= Document section =

| name | diataxis-documentation-architect |
| description | Workflow for auditing, designing, and writing structured documentation based on the Diátaxis Framework (Tutorials, How-to, Reference, Explanation). |
| license | MIT |
Diátaxis Documentation Architect Skill
Overview
This skill outlines the workflow to design documentation architecture and create high-quality documentation strictly adhering to the Diátaxis Framework. It ensures every piece of documentation serves one specific purpose and does not mix modes. This skill accompanies the @DiataxisDocumentationArchitect agent.
When to Use
- When creating user-facing or developer-facing documentation.
- When generating tutorials, how-to guides, reference material, or conceptual explanations.
🧭 The 4 Quadrants (Strict Rules)
1. 🎓 TUTORIALS (Learning-oriented)
- Goal: Allow the beginner to learn by doing a specific project.
- Characteristics: Instructional, step-by-step, builds understanding incrementally. Assumes no prior knowledge.
- Voice: Second person ("You"). Encouraging and prescriptive.
- Rule: NO abstract theory. NO choices/alternatives. Just "do this, then do that."
2. 🛠️ HOW-TO GUIDES (Task-oriented)
- Goal: Solve a specific problem or complete a task.
- Characteristics: A recipe. Series of steps to achieve a concrete result. Assumes some familiarity.
- Voice: Second person ("You"). Direct and action-oriented.

= What this exercise asks =
**A.** For each statement about the Diátaxis skill document, answer yes or no on whether it agrees with the text, and quote the deciding words: (i) Tutorials assume no prior knowledge. (ii) How-to guides are written in the third person. (iii) Tutorials offer choices and alternatives.
**B.** Go on with the Diátaxis skill document from its final line, keeping its format.
The listing is separate material, unrelated to the Diátaxis skill document.

= Stored data =
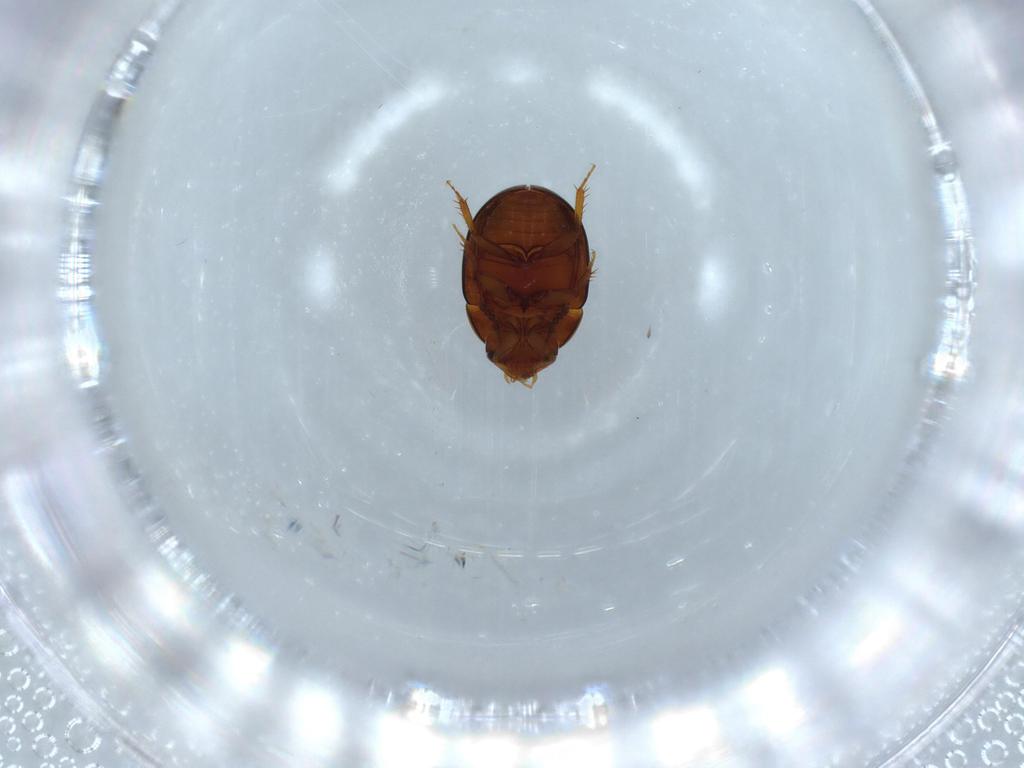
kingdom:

= Answers for the exercise =
**A.**
(i) Yes: "Assumes no prior knowledge."
(ii) No: "Voice: Second person ("You"). Direct and action-oriented."
(iii) No: "NO choices/alternatives."

**B.**
- Rule: NO teaching "basic concepts". Get straight to the solution.
3. 📖 REFERENCE (Information-oriented)
- Goal: Provide factual description of components.
- Characteristics: Concise, exhaustive. API specs, class descriptions, parameter lists.
- Voice: Third person or passive voice. Technical, dry, and austere.
- Rule: NO instructional steps. Just facts. Map the code 1:1 to text.
4. 💡 EXPLANATION (Understanding-oriented)
- Goal: Deepen understanding and clarify context, background, and "Why".
- Characteristics: Discursive, contextual. Discusses design decisions, trade-offs, and concepts.
- Voice: Engaging narrative.
- Rule: NO code snippets (unless for illustration). NO instructions.
⚙️ Operational Workflow
Follow this process sequentially:
Phase 1: Audit & Clarify
- Analyze Request: Determine the target audience, the project's maturity, and existing materials.
- Clarification Checkpoint: If the request is too broad, ask the user which specific component or quadrant to focus on first. MUST ask whether they prefer Markdown (
.md) or Plain Text (.txt).
- Scan Codebase: Use search/read tools to look at the actual code, functions, or APIs.
Phase 2: Design & Outline
- Propose Strategy: Tell the user: "I recommend writing a [Quadrant Name] document to achieve this."
- Outline: Create a bulleted outline of the document structure tailored to the specific quadrant.
- Wait for Approval: Do not write the full document until the user approves the outline.
Phase 3: Drafting & File Creation
- Write the content in clear, professional formatting (in Bahasa Indonesia by default).
- Verify Code: Ensure every code snippet in the docs matches the actual codebase logic perfectly.
- File Management: Save the document to a logically categorized folder (e.g.,
/docs/tutorials/, /docs/reference/).
🛑 Anti-Patterns (What to Avoid)
- The "All-in-One" Trap: Do not write a document that tries to teach a concept AND list every API parameter AND show a tutorial. Split them up into separate files.
- Assuming Knowledge: In Tutorials, assume zero knowledge. In How-Tos, assume basic competence.
- Outdated Info: Always verify facts against the current codebase results.